[WRITTEN REQUEST 1]: Quote the cricket interview transcript verbatim, starting with the words "TEXT OF INTERVIEW" and ending after "in the game.".

TEXT EXCERPT start

Say it ain’t so Pakistan!
TEXT OF INTERVIEW
Kai Ryssdal: There’s nothing like a good sports scandal to get you going. Baseball has got doping, basketball’s got refs on the take. Even Olympic ice skating judges have been known to cheat. And now though — and not for the first time, either — scandal in a cricket match. A big one, too. England against Pakistan — except the match was thrown. Until the scandal broke, commentators in Britain were waxing prosaic about the amazing quality of play in the game.
Cricket commentator: What a day, what a turnaround. There’s only one sport that this could happen in, Geoffrey Boycott, and that’s just cricket.
Geoffrey Boycott: What I would say, those of who see a lot of cricket — and there are a lot of people out there watch cricket all their life, which sometimes you see special days that remain in your memory. And this will be one of them.
I can talk sports all day, but I need help with cricket. So we’ve called Matt Frei. He’s a big cricket fan and also the host of BBC World News America. Good to have you with us.
Matt Frei: Thanks for having me.
Ryssdal: This match, of course, will be remembered not for the quality of the play, but for the allegations against the Pakistani team of this bribery.
Frei: Indeed, and quite lowered they are too. I mean, this all came to light when a famous British tabloid — and it’s always a tabloid in Britain — basically recorded a Pakistani businessman in London secretly accepting a bribe in return for telling Pakistani players in his pay that they should fix the match. And therefore, people betting on that match, knowing a certain outcome, would make an awful lot of money.

TEXT EXCERPT end
ENTRIES PROVIDED start

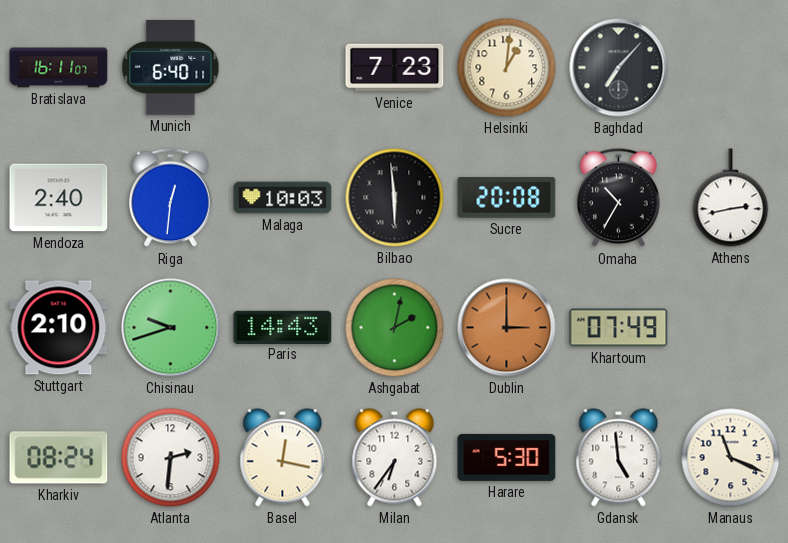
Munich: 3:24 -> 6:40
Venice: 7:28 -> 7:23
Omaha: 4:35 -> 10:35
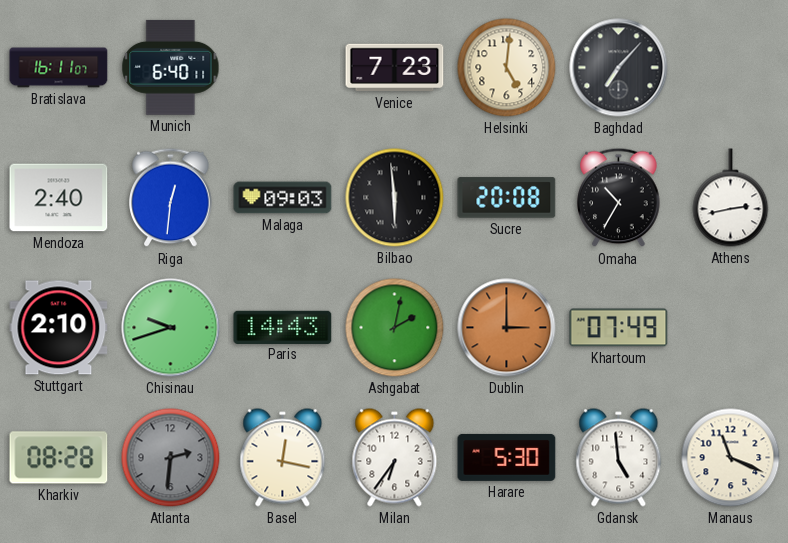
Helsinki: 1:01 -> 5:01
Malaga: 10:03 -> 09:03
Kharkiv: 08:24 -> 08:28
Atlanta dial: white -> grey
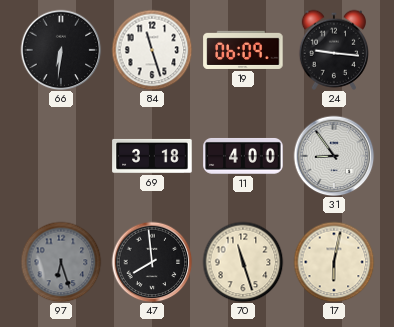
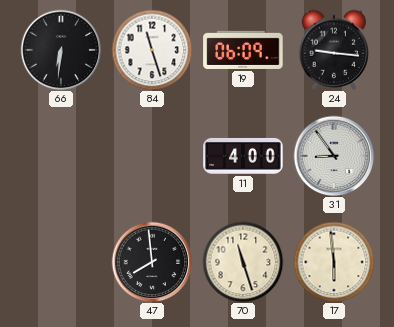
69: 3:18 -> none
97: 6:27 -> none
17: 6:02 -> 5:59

ENTRIES PROVIDED end

[WRITTEN REQUEST 2]: Print every line of the records above word for word, leaving out the picture lines.

[WRITTEN ANSWER 1]:
TEXT OF INTERVIEW
Kai Ryssdal: There’s nothing like a good sports scandal to get you going. Baseball has got doping, basketball’s got refs on the take. Even Olympic ice skating judges have been known to cheat. And now though — and not for the first time, either — scandal in a cricket match. A big one, too. England against Pakistan — except the match was thrown. Until the scandal broke, commentators in Britain were waxing prosaic about the amazing quality of play in the game.

[WRITTEN ANSWER 2]:
Munich: 3:24 -> 6:40
Venice: 7:28 -> 7:23
Omaha: 4:35 -> 10:35
Helsinki: 1:01 -> 5:01
Malaga: 10:03 -> 09:03
Kharkiv: 08:24 -> 08:28
Atlanta dial: white -> grey
69: 3:18 -> none
97: 6:27 -> none
17: 6:02 -> 5:59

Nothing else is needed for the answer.